## WORK TO BE COMPLETED:
Below are the records; tally the lines that include "media" and report only the total.

## EXERCISE MATERIAL:
▼▼▼

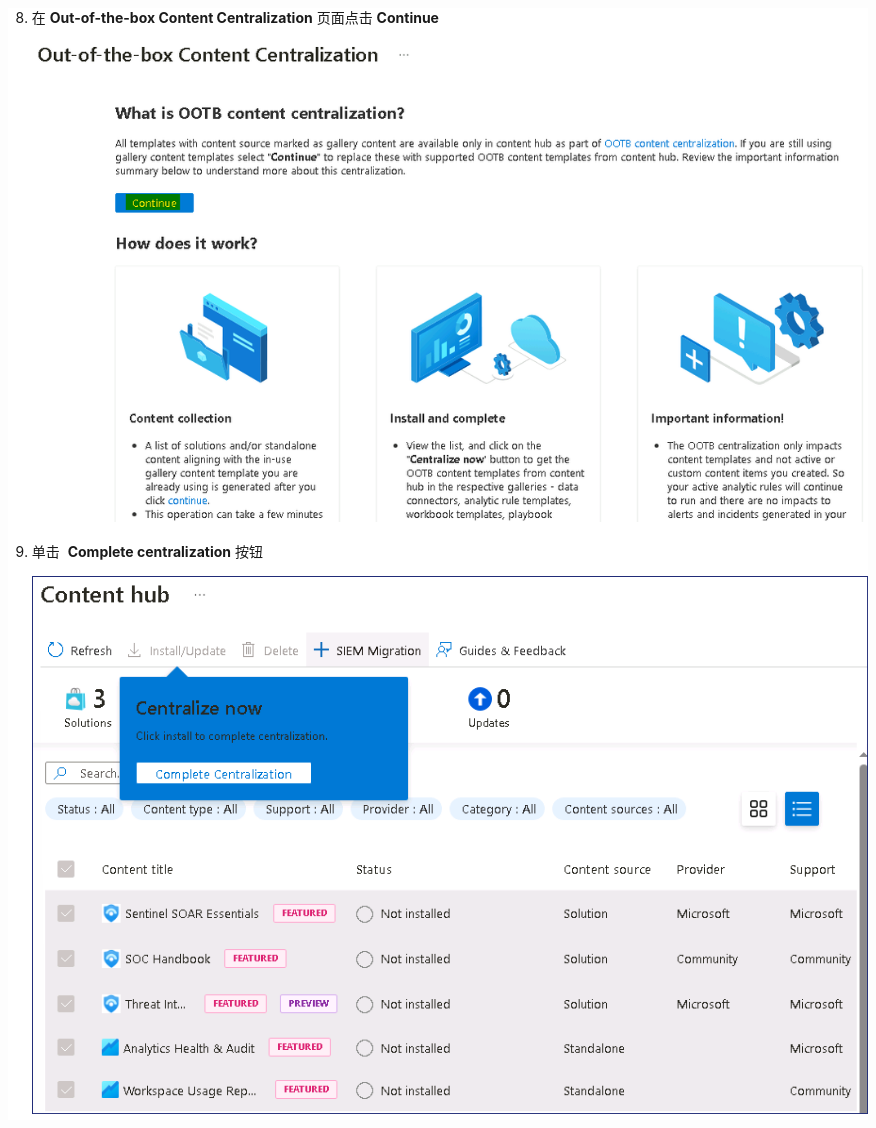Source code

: 8.  在 **Out-of-the-box Content Centralization** 页面点击 **Continue**

    ![](./media-zh-cnt/image36.png)

9.  单击  **Complete centralization** 按钮

    ![](./media-zh-cnt/image37.png)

▲▲▲

## COMPLETED EXERCISE:
2